There were only four patients in this study who were classified as underweight and hence could be expected to be low producers of muscle creatinine. All these patients had a normal GFR. In these patients, rounding of Scr resulted in further reduction in the precision of their GFR estimates. It is not possible to draw a direct conclusion due to the small number; however, concerns that overdosing of these individuals could occur with this method and are not warranted. It is more likely that lower doses of renally excreted drugs, such as carboplatin, would be given in these cases as renal function was underestimated. In the overweight patients, rounding resulted in improved mean values of CrCl compared with uncorrected low Scr, suggesting that in such patients low Scr is related to its enhanced clearance as their mean [Tc99m] DTPA clearance is above the normal value of 120 ml min−1.

There are a number of points that need to be acknowledged when considering these results. The use of the Jaffe's method of Scr measurement has been shown to influence the accuracy of the estimate; however, the methodology used in the laboratory for this study has been validated against enzymatic methods and showed less than 1.2% variability, indicating minimal influence on the results (Dooley et al, 2002). There was a fairly small number of subjects included, however, as stated earlier, patients meeting the criteria for assessment represent a small subset of the patient population. This study applied direct measurement of GFR, namely [Tc99m] DTPA clearance, and the conclusions are not influenced by limitation of comparison to CrCl estimations from 24-h urine collections. The C&G formula was utilised and even though there are other bedside formulae available, all have similar significant limitations (Poole et al, 2002)]. It must be noted that when any of these bedside estimates are to be used for dosage adjustment of renally eliminated drugs, then the clinician must have an appreciation of the inherent limitations. When an accurate estimate of GFR is required, then clearance should be measured using a method such as [Tc99m] DTPA or Cr51 EDTA.

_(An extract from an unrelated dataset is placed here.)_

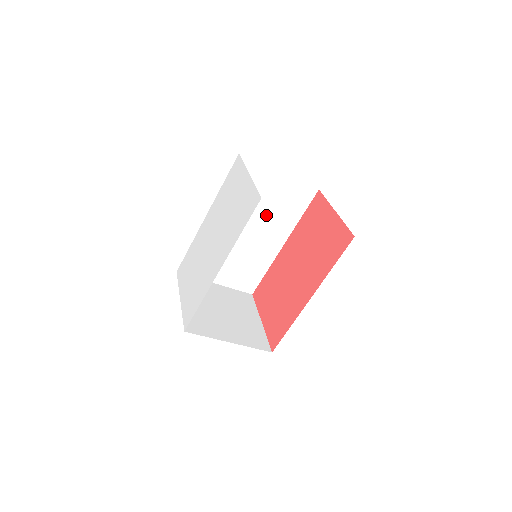
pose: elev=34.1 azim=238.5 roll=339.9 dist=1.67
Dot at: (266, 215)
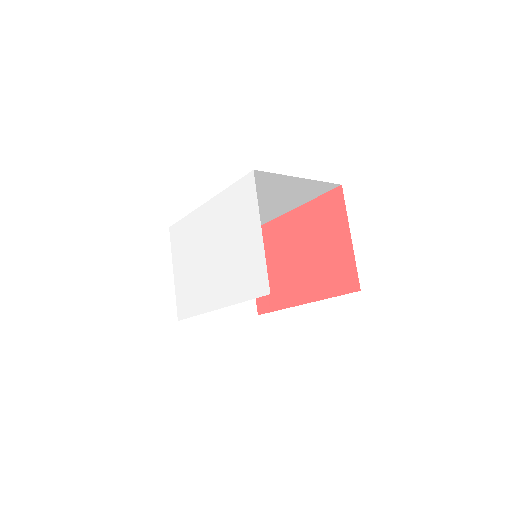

This study compared measured GFR ([Tc99m] DTPA) with estimated CrCl in patients with Scr levels <0.06 mmol l−1. This work indicates that when bedside estimates of renal function are calculated using the C&G formula, then actual Scr should be used first to estimate CrCl. If the resultant CrCl is 100 ml min−1, then the Scr should be rounded up to 0.06 mmol l−1 and CrCl recalculated. Further assessment of this approach is warranted in a larger cohort of patients.